Download or read book The empire of nature written by John M. MacKenzie and published by Manchester University Press. This book was released on 2017-03-01 with total page 351 pages. Available in PDF, EPUB and Kindle. Book excerpt: This study assesses the significance of the hunting cult as a major element of the imperial experience in Africa and Asia. Through a study of the game laws and the beginnings of conservation in the 19th and early-20th centuries, the author demonstrates the racial inequalities which existed between Europeans and indigenous hunters. Africans were denied access to game, and the development of game reserves and national parks accelerated this process. Indigenous hunters in Africa and India were turned into "poachers" and only Europeans were permitted to hunt. In India, the hunting of animals became the chief recreation of military officers and civilian officials, a source of display and symbolic dominance of the environment. Imperial hunting fed the natural history craze of the day, and many hunters collected trophies and specimens for private and public collections as well as contributing to hunting literature. Adopting a radical approach to issues of conservation, this book links the hunting cult in Africa and India to the development of conservation, and consolidates widely-scattered material on the importance of hunting to the economics and nutrition of African societies.

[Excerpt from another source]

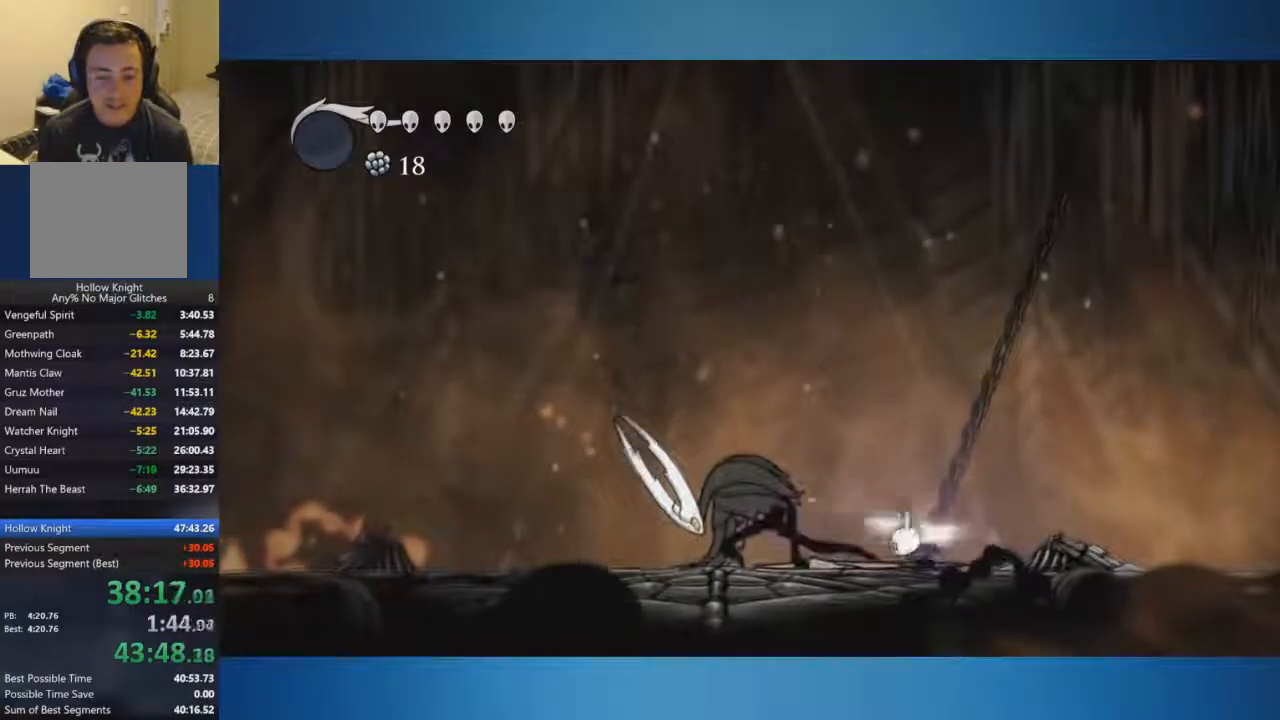
{"buttons": [], "left_stick": "center", "right_stick": "center", "events": [[166, "left_stick", "left"], [283, "X", "down"], [417, "X", "up"], [433, "left_stick", "center"]]}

Book Eat Only When You re Hungry

Download or read book Eat Only When You re Hungry written by Lindsay Hunter and published by . This book was released on 2017-08-08 with total page 225 pages. Available in PDF, EPUB and Kindle. Book excerpt: "A father searches for his addict son while grappling with his own choices as a parent (and as a user of sorts)"--

Book Shadow of the Hunter

Download or read book Shadow of the Hunter written by Richard K. Nelson and published by University of Chicago Press. This book was released on 1983-04-15 with total page 302 pages. Available in PDF, EPUB and Kindle. Book excerpt: Follows a group of Eskimo hunters and their families through the cycle of an arctic year and looks at the different realms of the Eskimo world.